Description of the task:
Find every line in the records that holds the string "máximo". Copy each one.

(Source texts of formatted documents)
----------

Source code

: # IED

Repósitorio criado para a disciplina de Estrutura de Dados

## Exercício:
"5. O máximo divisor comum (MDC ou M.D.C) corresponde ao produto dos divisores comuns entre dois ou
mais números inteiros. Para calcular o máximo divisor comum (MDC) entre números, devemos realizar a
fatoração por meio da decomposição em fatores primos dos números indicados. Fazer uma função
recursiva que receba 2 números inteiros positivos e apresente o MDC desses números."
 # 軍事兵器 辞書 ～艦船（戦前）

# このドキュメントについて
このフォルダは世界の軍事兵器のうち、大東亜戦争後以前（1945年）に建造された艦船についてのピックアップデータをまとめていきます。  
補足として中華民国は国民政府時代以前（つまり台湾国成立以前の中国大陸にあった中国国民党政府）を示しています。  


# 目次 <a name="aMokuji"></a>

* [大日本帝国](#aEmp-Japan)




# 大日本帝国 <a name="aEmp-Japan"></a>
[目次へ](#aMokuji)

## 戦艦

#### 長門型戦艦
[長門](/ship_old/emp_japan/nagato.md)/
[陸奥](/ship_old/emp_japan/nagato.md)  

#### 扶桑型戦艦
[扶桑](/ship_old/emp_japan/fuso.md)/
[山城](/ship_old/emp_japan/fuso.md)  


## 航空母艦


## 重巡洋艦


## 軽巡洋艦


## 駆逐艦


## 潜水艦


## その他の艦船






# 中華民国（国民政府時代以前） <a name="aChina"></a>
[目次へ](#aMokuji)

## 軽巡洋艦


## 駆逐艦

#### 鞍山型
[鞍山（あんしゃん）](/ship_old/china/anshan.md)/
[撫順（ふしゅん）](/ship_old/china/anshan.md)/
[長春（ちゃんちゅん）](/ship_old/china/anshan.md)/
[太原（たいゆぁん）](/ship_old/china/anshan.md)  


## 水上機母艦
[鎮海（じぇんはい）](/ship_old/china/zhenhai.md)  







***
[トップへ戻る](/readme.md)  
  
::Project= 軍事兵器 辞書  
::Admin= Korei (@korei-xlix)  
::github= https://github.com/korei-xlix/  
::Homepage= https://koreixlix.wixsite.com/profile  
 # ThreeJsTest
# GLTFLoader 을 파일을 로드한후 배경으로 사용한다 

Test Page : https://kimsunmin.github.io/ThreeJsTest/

----------

Output for this exercise:
"5. O máximo divisor comum (MDC ou M.D.C) corresponde ao produto dos divisores comuns entre dois ou
mais números inteiros. Para calcular o máximo divisor comum (MDC) entre números, devemos realizar a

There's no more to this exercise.